Juxtaposer une sélection d’airs expressifs d’opéra et le Requiem de Fauré, un des plus placides de l’exercice, est une proposition osée. Pourtant le programme original proposé par Raphaël Pichon à la Philharmonie de Paris brille par l’évidence de sa cohérence intellectuelle : après la « Méditation religieuse » tirée de Tristia de Berlioz, dont le chœur nous rappelle la vanité des péripéties terrestres par rapport à la transcendance tranquille du Ciel, on va justement entendre les déchirements humains d’Hamlet et Ophélie à travers des scènes choisies d'Hamlet d'Ambroise Thomas avant que la « Marche funèbre pour la dernière scène d’Hamlet », elle aussi issue de Tristia, n’emporte leurs corps dans la tombe. Immédiatement après, le Requiem se fera l’écho du premier numéro du concert, accueillant les âmes des défunts dans la quiétude du paradis.
La volonté de créer un objet unifié prolonge cette cohérence en allant jusqu’à l’ajout d’éléments musicaux discrets mais probants. Ainsi les différents extraits sont le plus souvent liés par des sons de cloches, plus ou moins glaçants mais toujours éloquents, qui plongent l’auditeur dans un état d’esprit mystique bienvenu. Le timbalier et le percussionniste de l’Ensemble Pygmalion se répartissent les tâches en participant toujours justement au propos, en particulier lors de la gestion du rythme de tambour de la marche funèbre, sobre et incorporé dans le crescendo d’orchestre.
L’orchestre, justement, est à son aise dans la première partie. De nombreux solos exposés et risqués sur les instruments d’époque mettent en valeur corniste et clarinettiste, tandis que les violons font preuve d’un lyrisme justement dosé comme d’un dynamisme énergique selon le caractère des pièces. Assez inexplicablement, le Requiem pâtira de décalages légers mais récurrents, sans pour autant nuire à quelques douces ambiances suspendues.
Moins sollicité que d’habitude dans leurs productions (car assis et spectateur pendant de longues séquences d’Hamlet), le chœur Pygmalion déploie ses somptuosités lors de chaque intervention. Dès la « Méditation religieuse » liminaire, sa qualité de prononciation nous fait comprendre que le surtitrage est aujourd’hui un luxe accessoire. Après avoir entendu « Voici la riante saison », c’est tout juste si l’on ne se lève pas pour aller chercher sa fourche et moissonner les pelouses de La Villette, tant l’entrain et la musicalité s’entremêlent divinement. L’homogénéité de chaque pupitre ainsi que leur complémentarité sont responsables d’une interprétation d’anthologie du Requiem. La capacité des choristes à tenir des sons naturels non vibrés crée une atmosphère remplie de plénitude et renforce la puissance des nuances. Et quelquefois un léger vibrato vient colorer imperceptiblement une fin de phrase, produisant des frissons délicieux.

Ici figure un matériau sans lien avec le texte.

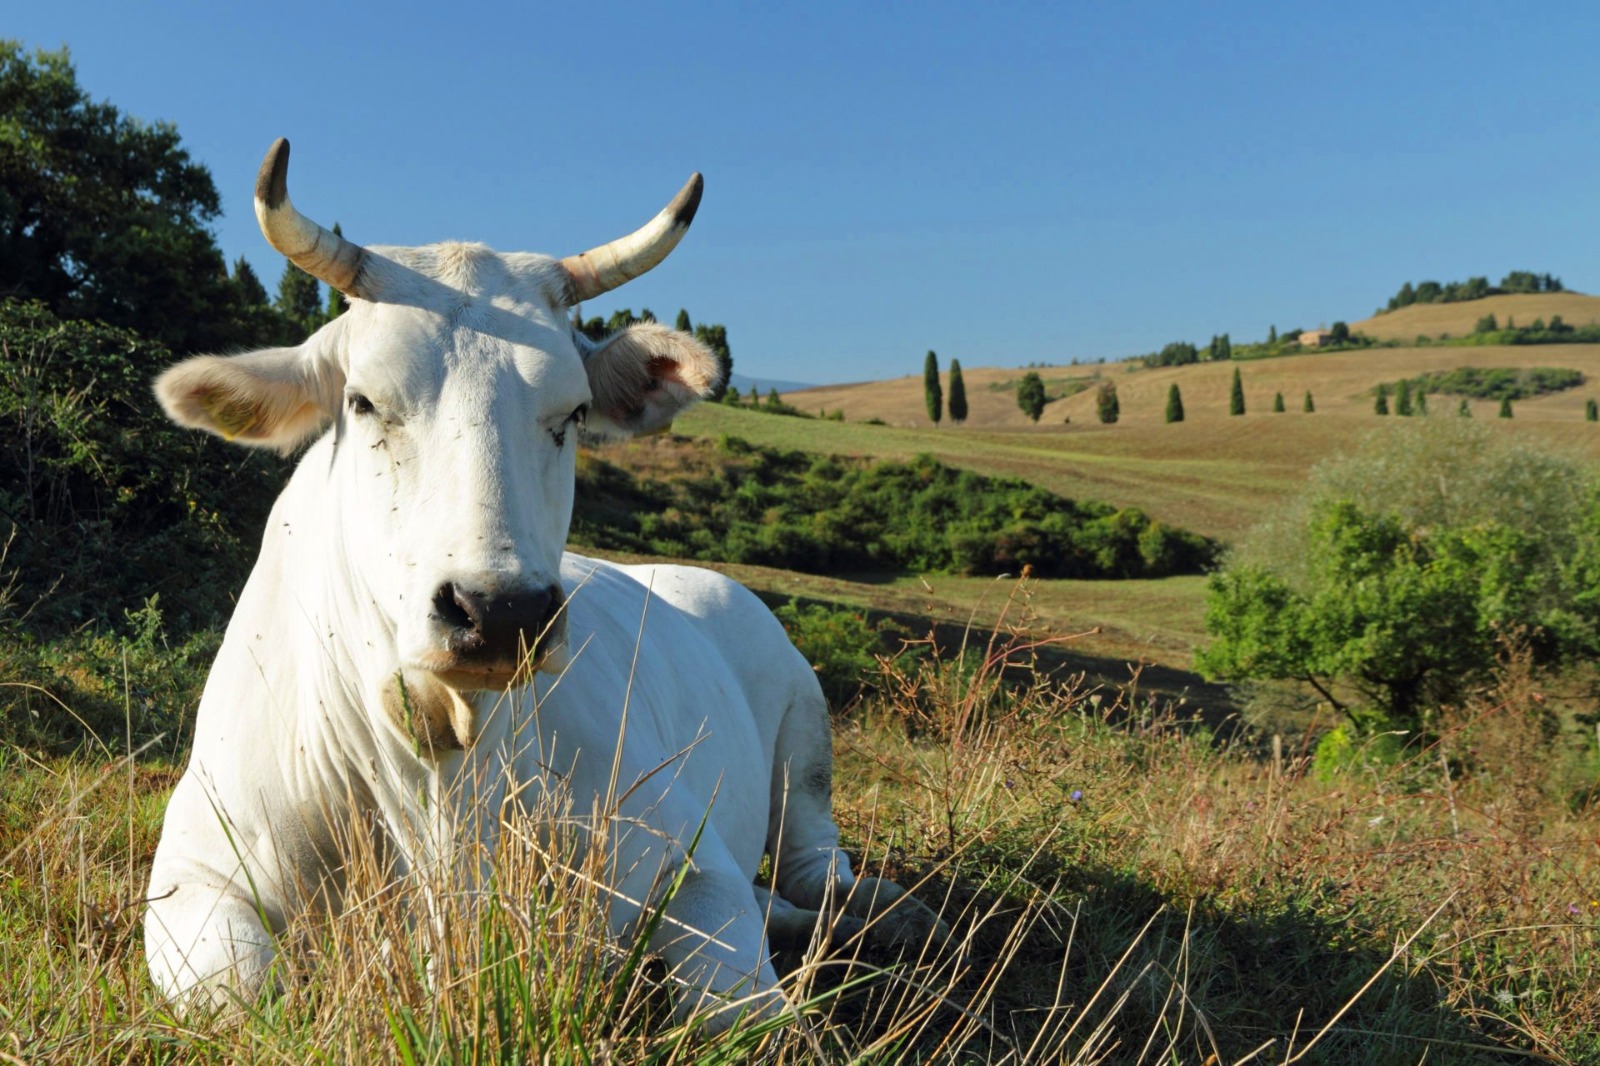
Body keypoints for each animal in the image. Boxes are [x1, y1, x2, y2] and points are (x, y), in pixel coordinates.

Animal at [144, 136, 940, 1024]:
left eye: (572, 413)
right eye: (363, 401)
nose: (500, 611)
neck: (437, 757)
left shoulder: (686, 856)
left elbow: (741, 1012)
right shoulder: (192, 879)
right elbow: (245, 998)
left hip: (806, 732)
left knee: (814, 864)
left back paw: (887, 913)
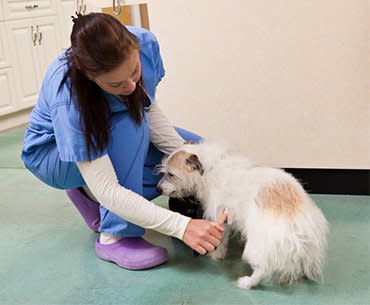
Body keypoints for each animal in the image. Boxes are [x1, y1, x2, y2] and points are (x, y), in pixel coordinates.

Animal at [156, 141, 326, 288]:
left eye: (171, 174)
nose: (157, 189)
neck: (209, 170)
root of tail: (296, 219)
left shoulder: (222, 216)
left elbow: (222, 240)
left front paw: (217, 255)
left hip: (257, 247)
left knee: (262, 269)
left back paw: (247, 283)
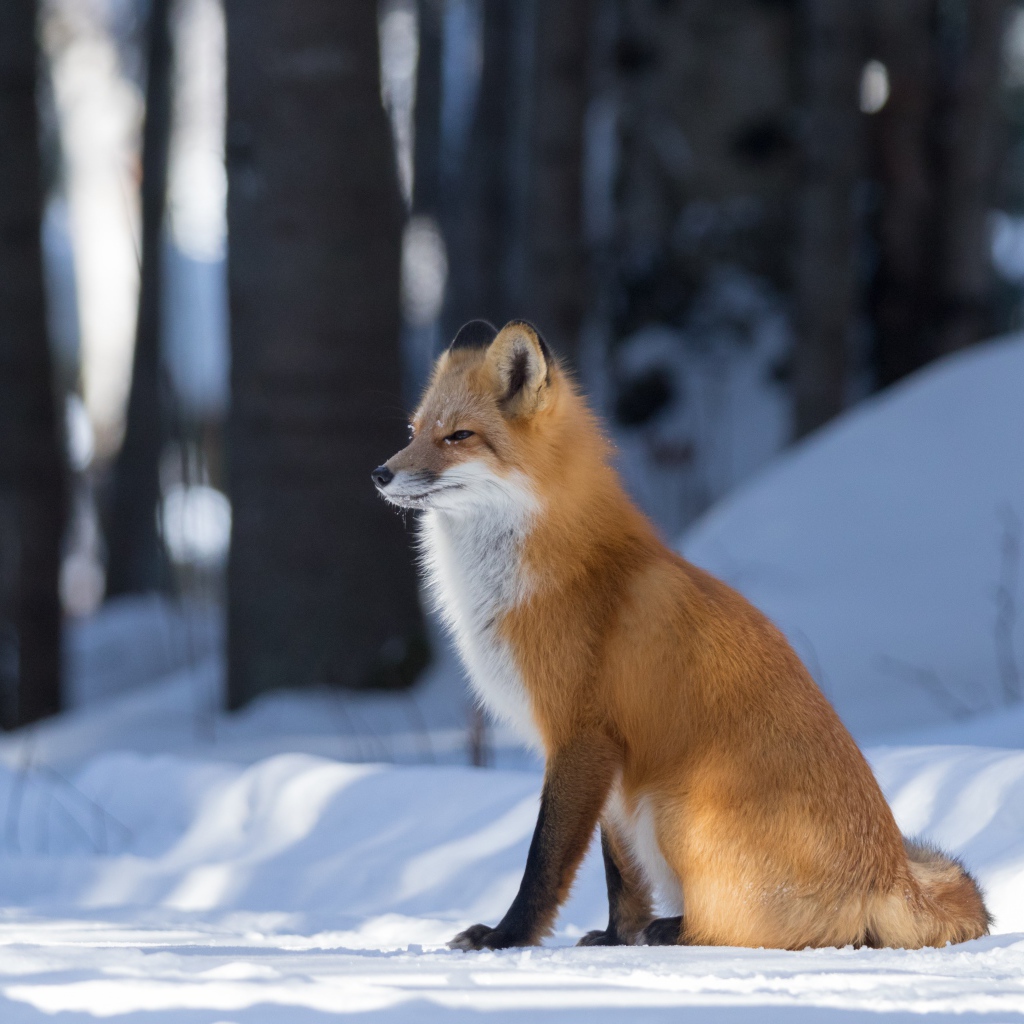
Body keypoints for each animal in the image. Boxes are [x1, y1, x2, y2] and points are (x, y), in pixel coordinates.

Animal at [372, 315, 987, 946]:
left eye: (458, 436)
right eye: (415, 431)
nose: (380, 473)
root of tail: (890, 876)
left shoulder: (580, 735)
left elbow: (545, 860)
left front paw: (506, 938)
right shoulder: (611, 760)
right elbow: (620, 871)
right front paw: (615, 938)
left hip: (673, 806)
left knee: (729, 930)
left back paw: (677, 931)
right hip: (647, 798)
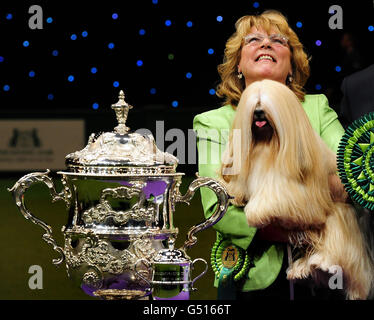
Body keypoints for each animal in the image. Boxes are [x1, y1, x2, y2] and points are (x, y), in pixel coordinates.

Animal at [221, 79, 372, 298]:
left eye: (265, 104)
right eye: (254, 104)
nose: (258, 112)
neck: (267, 144)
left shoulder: (301, 193)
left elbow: (275, 195)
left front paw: (257, 212)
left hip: (338, 214)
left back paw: (322, 264)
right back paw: (302, 269)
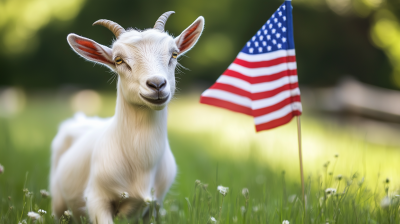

On avait laissé Pygmalion en compagnie de Stéphane Degout et Sabine Devieilhe dans le Requiem allemand de Brahms. La fine équipe est à nouveau au rendez-vous ce soir, pour le plus grand bonheur du public. Stéphane Degout incarne un Hamlet conscient du poids du devoir et de la vengeance, résigné. Sa voix puissante ménage d’admirables atmosphères pesantes pendant les extraits d’opéra, avant de se muer en apaisement chaleureux dans Fauré. Si l’on regrette la présence systématique d’un vibrato assez large tout au long de la soirée, cela introduit une continuité intéressante, comme suggérant que c’est bien Hamlet qui nous parle d’en haut.
Sabine Devieilhe campe une Ophélie flamboyante. Sa technique vocale étourdissante laisse pantois sur tous les plans : des aigus maîtrisés, des jeux de respiration haletants et une ligne précise au service du personnage et de la musicalité, une prononciation plus parfaite encore qu’un discours parlé… Sommet inattendu : l’émission reste parfaitement claire même quand elle se tourne de biais ou chante vers l’arrière-scène. De par la nature de l’argument, elle montre une folie psychologique plus insidieuse, jusqu’à une mort émouvante après une ballade scandinave plus vraie que nature.

Quittant la scène après ce destin tragique, elle n’y reviendra que pour les saluts : ses interventions du Requiem sont exécutées sur les hauteurs des divers seconds balcons de la salle. Après un « Pie Jesu » séraphique, la chanteuse vole la vedette aux sopranos du chœur au début d'« In paradisum »… Une proposition à nouveau gagnante, tant on a l’impression d’entendre Ophélie nous inviter à la rejoindre.